A previously released video showed Rice dragging an unconscious Janay Palmer from an elevator at an Atlantic City, New Jersey, casino, but the new one was taken from inside the elevator.
The video, published on the website TMZ, showed Rice punching Palmer, who is now Rice's wife, and her falling face down on the elevator floor. She appeared to smack her head on the elevator railing before slumping to the ground.
"The Baltimore Ravens terminated the contract of RB Ray Rice this afternoon," the team said in a one-sentence statement.
A short time later, the National Football League also took action against Rice, who was entering his seventh NFL season.
"Commissioner Roger Goodell has announced that based on the new video evidence that became available today he has imposed an indefinite suspension on Ray Rice," the league said in a statement.
Ravens head coach John Harbaugh spoke to reporters later on Monday, saying he had not previously seen the video.

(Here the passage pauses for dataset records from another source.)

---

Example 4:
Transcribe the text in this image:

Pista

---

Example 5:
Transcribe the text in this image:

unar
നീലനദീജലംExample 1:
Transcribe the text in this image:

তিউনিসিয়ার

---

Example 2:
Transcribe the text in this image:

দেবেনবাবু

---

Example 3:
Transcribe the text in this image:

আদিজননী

"It's something we saw for the first time today, you know, all of us. And it changed things, of course. It made things a little bit different," Harbaugh said.

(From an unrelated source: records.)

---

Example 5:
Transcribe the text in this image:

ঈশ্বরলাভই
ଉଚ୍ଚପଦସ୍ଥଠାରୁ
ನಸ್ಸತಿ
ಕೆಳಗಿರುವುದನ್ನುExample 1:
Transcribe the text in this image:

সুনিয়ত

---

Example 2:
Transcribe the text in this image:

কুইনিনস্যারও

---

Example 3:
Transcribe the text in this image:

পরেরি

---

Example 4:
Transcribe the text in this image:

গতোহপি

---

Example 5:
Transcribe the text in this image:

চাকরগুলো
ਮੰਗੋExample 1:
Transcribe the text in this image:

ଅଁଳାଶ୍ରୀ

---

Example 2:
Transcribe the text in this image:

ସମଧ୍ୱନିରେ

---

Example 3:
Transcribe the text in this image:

During the summer, Harbaugh had said: "I stand behind Ray. He's a heck of a guy. He's done everything right since. He made a mistake."

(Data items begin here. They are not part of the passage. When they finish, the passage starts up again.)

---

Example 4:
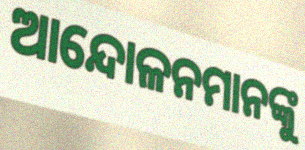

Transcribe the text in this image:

ଆନ୍ଦୋଳନମାନଙ୍କୁ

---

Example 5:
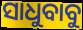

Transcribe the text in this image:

ସାଧୁବାବୁ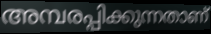
അമ്പരപ്പിക്കുന്നതാണ്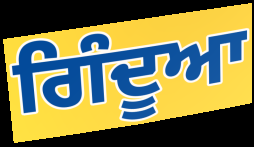
ਗਿੰਦੂਆ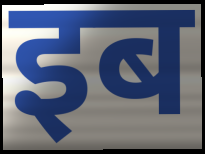
इब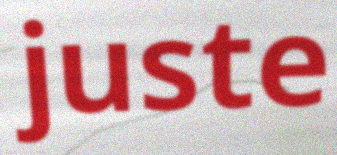
juste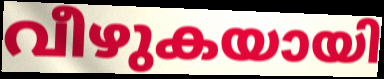
വീഴുകയായി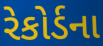
રેકોર્ડનાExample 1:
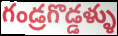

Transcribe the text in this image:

గండ్రగొడ్డళ్ళు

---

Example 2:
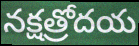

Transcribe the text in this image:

నక్షత్రోదయ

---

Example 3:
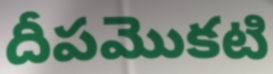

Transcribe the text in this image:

దీపమొకటి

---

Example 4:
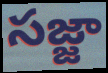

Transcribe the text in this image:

సజ్జా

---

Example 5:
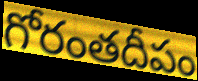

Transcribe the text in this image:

గోరంతదీపంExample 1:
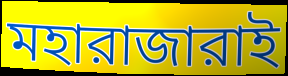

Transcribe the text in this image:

মহারাজারাই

An NFL spokesman said the league had not seen the new video before suspending the 27-year-old Rice for two games, a punishment widely seen as too lenient.
Rice and Palmer eventually married, a day after he was indicted by a grand jury on third-degree aggravated assault. After Palmer declined to testify against her husband, the charges were dropped and he agreed to court-supervised counseling.
The earlier two-game suspension and $500,000 fine given to Rice by Goodell sparked a firestorm of criticism.
Goodell conceded afterward that "I didn't get it right," and helped pushed through changes in the league's policy for domestic abuse by players, making the sanctions much harsher.